Directive
All entries need to be written out again exactly, without their pictures.

Segment Start: Extracted material

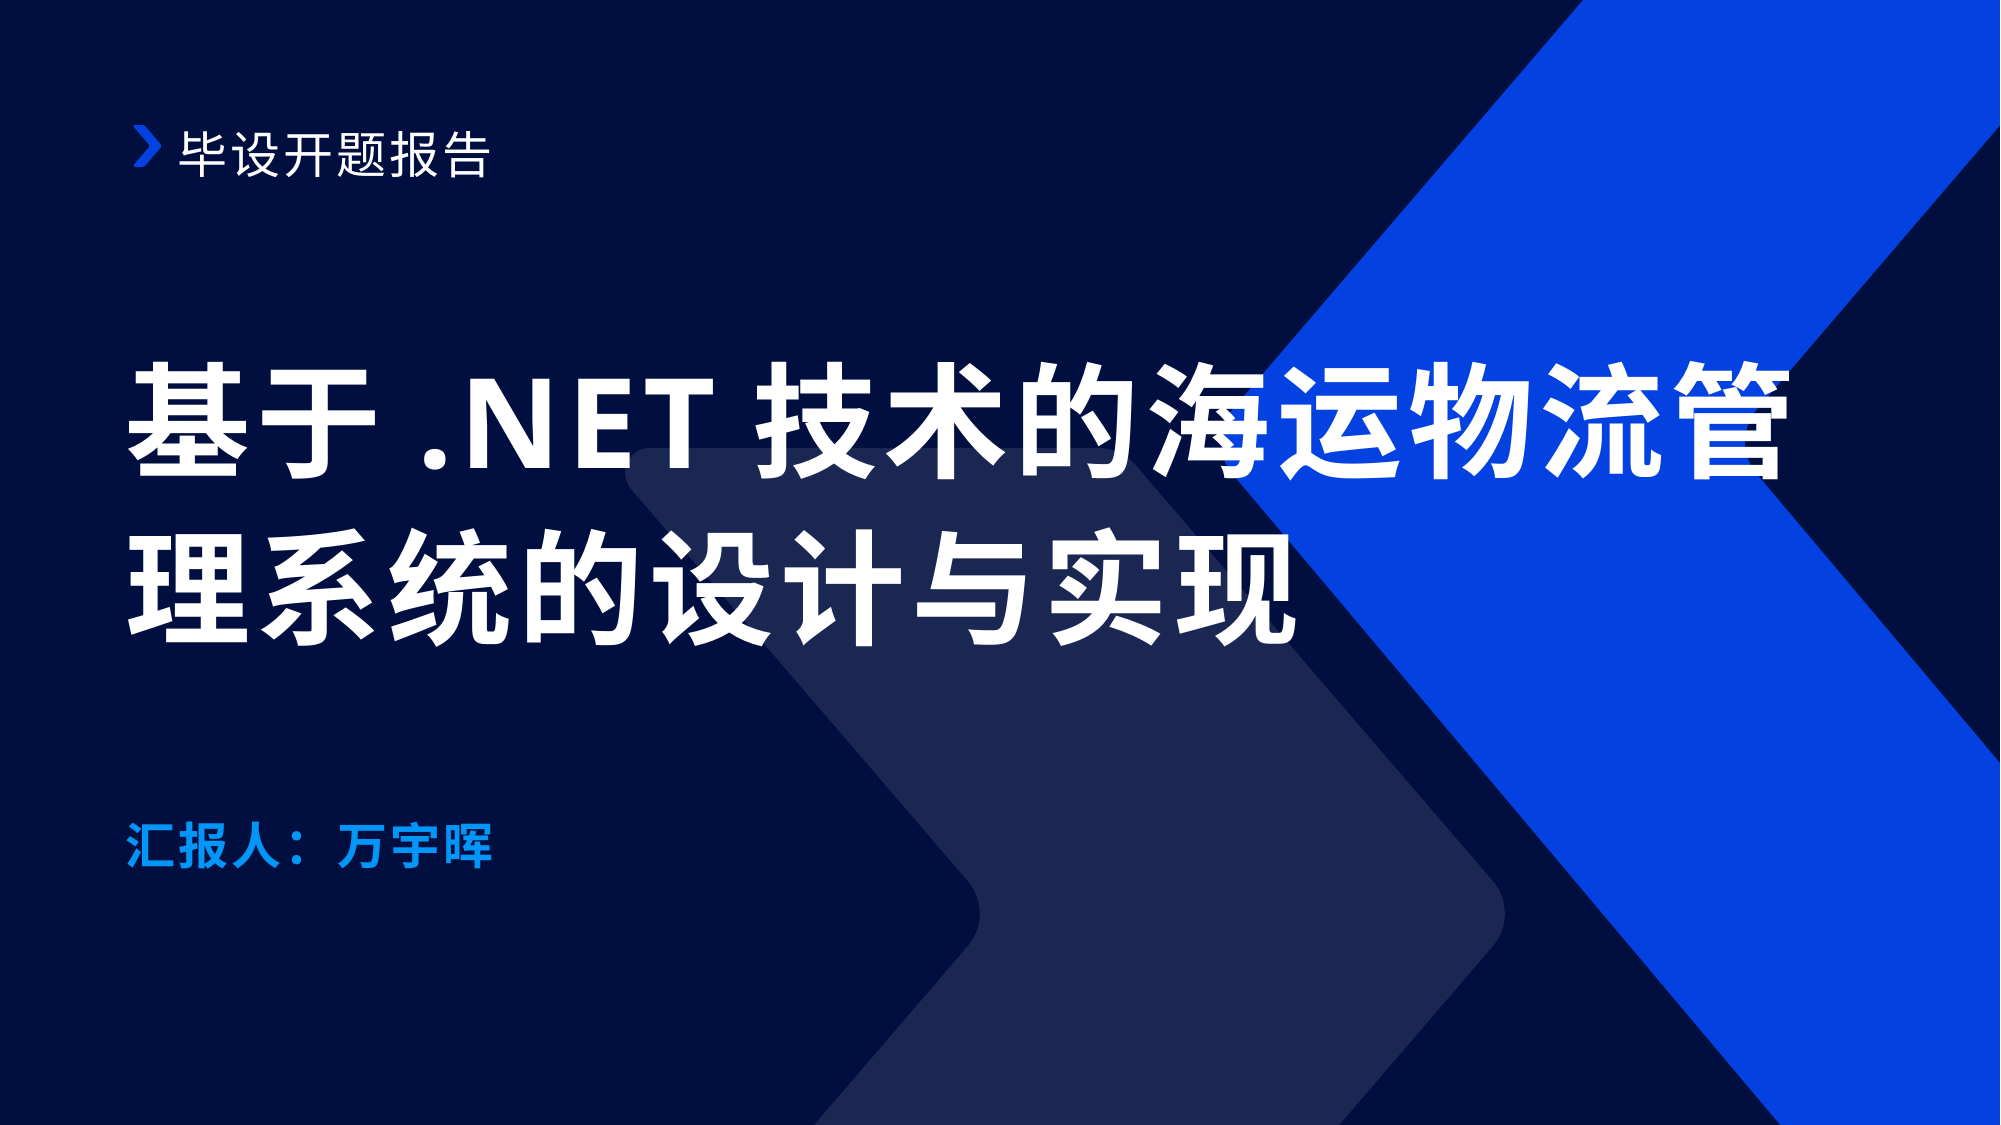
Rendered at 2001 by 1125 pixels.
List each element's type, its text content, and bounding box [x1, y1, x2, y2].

list 毕设开题报告 [177, 108, 917, 184]
list 汇报人：万宇晖 [125, 800, 1336, 875]
picture [1838, 127, 2000, 761]
picture [0, 0, 1582, 1125]
picture [1341, 734, 1779, 1125]
title 基于.NET技术的海运物流管理系统的设计与实现 [125, 253, 1838, 734]
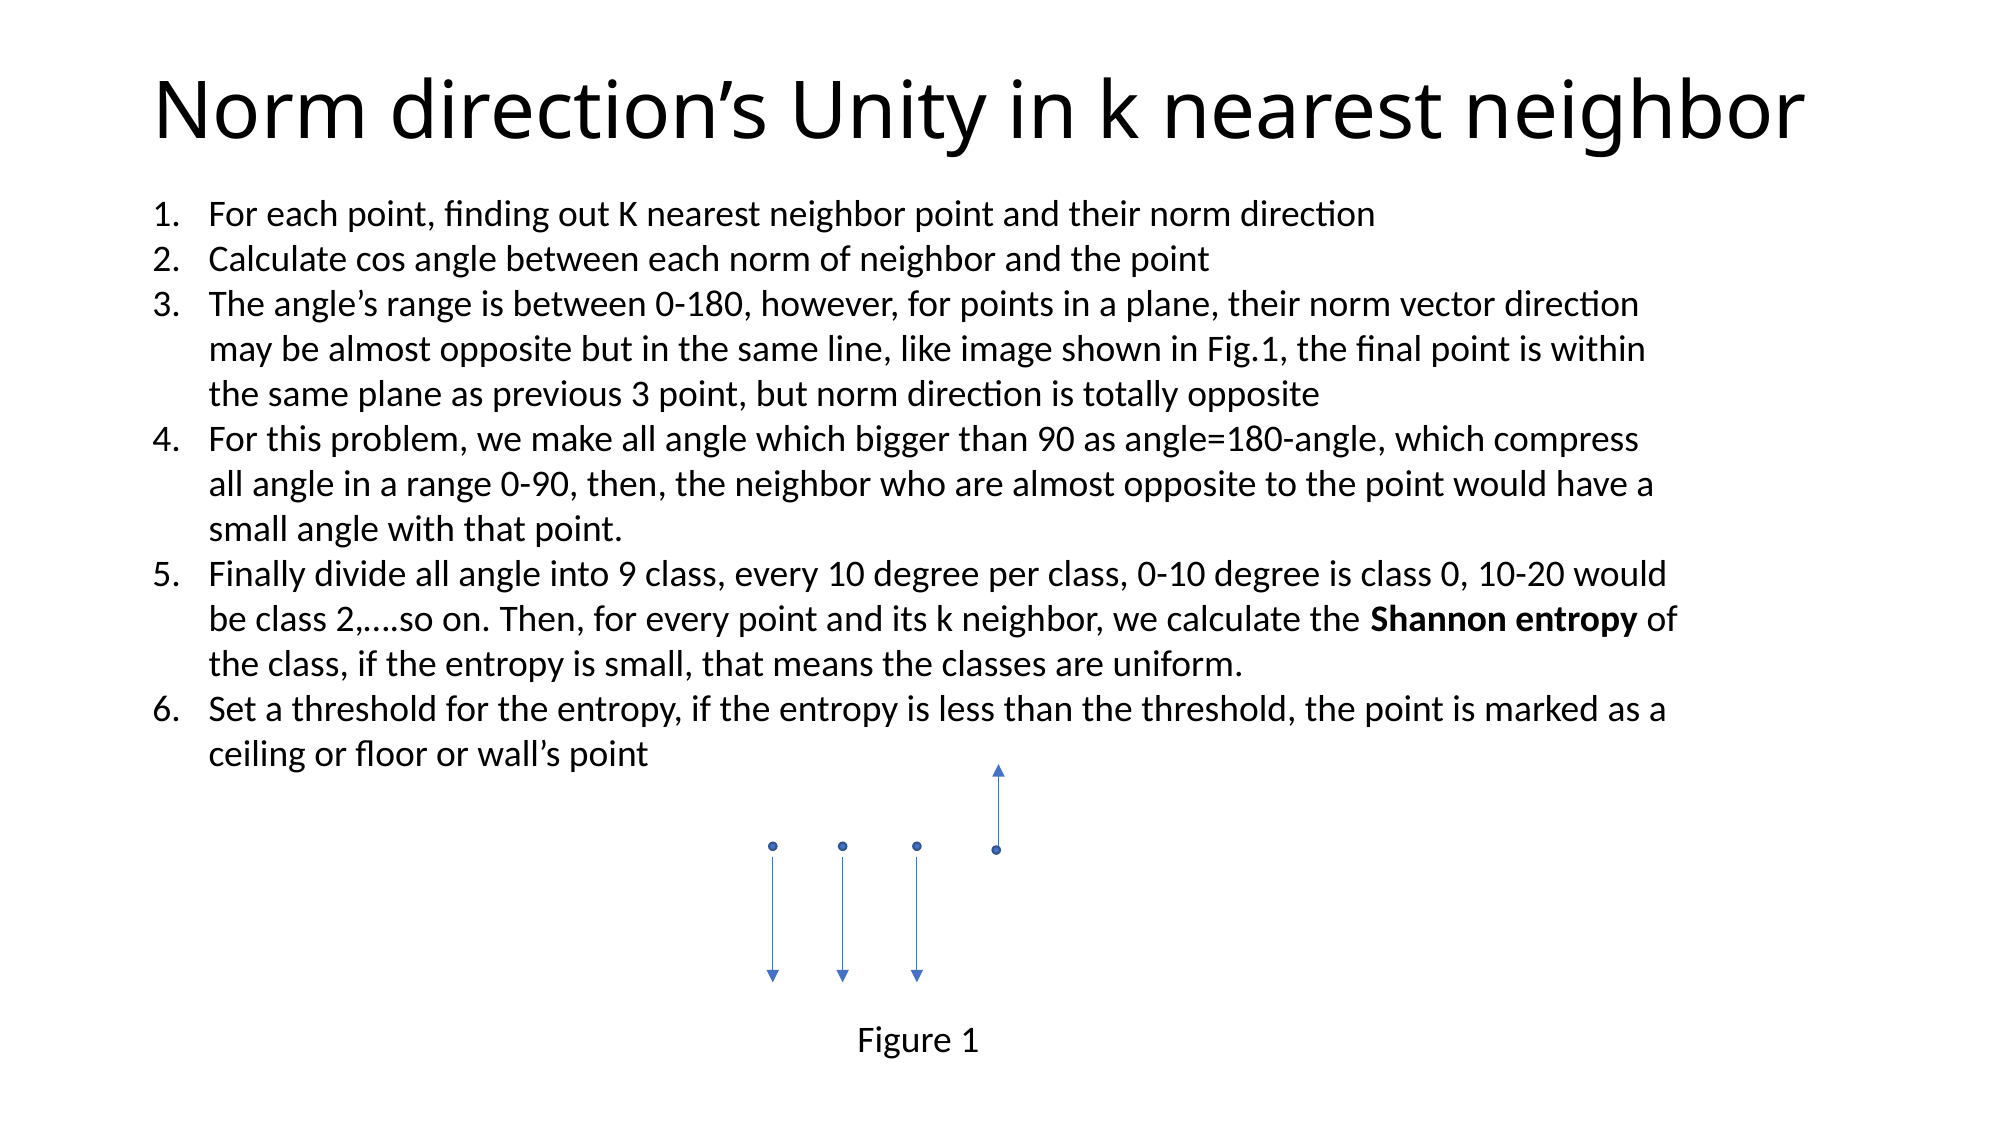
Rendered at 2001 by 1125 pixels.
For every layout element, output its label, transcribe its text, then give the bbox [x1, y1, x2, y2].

text_box [912, 841, 922, 852]
text_box [837, 841, 848, 852]
text_box Figure 1 [842, 1007, 1172, 1068]
text_box [768, 841, 778, 852]
text_box For each point, finding out K nearest neighbor point and their norm direction Calculate cos angle between each norm of neighbor and the point The angle’s range is between 0-180, however, for points in a plane, their norm vector direction may be almost opposite but in the same line, like image shown in Fig.1, the final point is within the same plane as previous 3 point, but norm direction is totally opposite For this problem, we make all angle which bigger than 90 as angle=180-angle, which compress all angle in a range 0-90, then, the neighbor who are almost opposite to the point would have a small angle with that point. Finally divide all angle into 9 class, every 10 degree per class, 0-10 degree is class 0, 10-20 would be class 2,….so on. Then, for every point and its k neighbor, we calculate the Shannon entropy of the class, if the entropy is small, that means the classes are uniform. Set a threshold for the entropy, if the entropy is less than the threshold, the point is marked as a ceiling or floor or wall’s point [137, 181, 1694, 872]
title Norm direction’s Unity in k nearest neighbor [137, 59, 1863, 166]
text_box [991, 845, 1002, 855]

Segment End: Extracted material

Problem solution
Rendered at 2001 by 1125 pixels.
List each element's type, its text content, and bounding box [x1, y1, x2, y2].

list 毕设开题报告 [177, 108, 917, 184]
list 汇报人：万宇晖 [125, 800, 1336, 875]
picture [1838, 127, 2000, 761]
picture [0, 0, 1582, 1125]
picture [1341, 734, 1779, 1125]
title 基于.NET技术的海运物流管理系统的设计与实现 [125, 253, 1838, 734]
Rendered at 2001 by 1125 pixels.
For every layout element, output its label, transcribe its text, then give the bbox [x1, y1, x2, y2].

text_box [912, 841, 922, 852]
text_box [837, 841, 848, 852]
text_box Figure 1 [842, 1007, 1172, 1068]
text_box [768, 841, 778, 852]
text_box For each point, finding out K nearest neighbor point and their norm direction Calculate cos angle between each norm of neighbor and the point The angle’s range is between 0-180, however, for points in a plane, their norm vector direction may be almost opposite but in the same line, like image shown in Fig.1, the final point is within the same plane as previous 3 point, but norm direction is totally opposite For this problem, we make all angle which bigger than 90 as angle=180-angle, which compress all angle in a range 0-90, then, the neighbor who are almost opposite to the point would have a small angle with that point. Finally divide all angle into 9 class, every 10 degree per class, 0-10 degree is class 0, 10-20 would be class 2,….so on. Then, for every point and its k neighbor, we calculate the Shannon entropy of the class, if the entropy is small, that means the classes are uniform. Set a threshold for the entropy, if the entropy is less than the threshold, the point is marked as a ceiling or floor or wall’s point [137, 181, 1694, 872]
title Norm direction’s Unity in k nearest neighbor [137, 59, 1863, 166]
text_box [991, 845, 1002, 855]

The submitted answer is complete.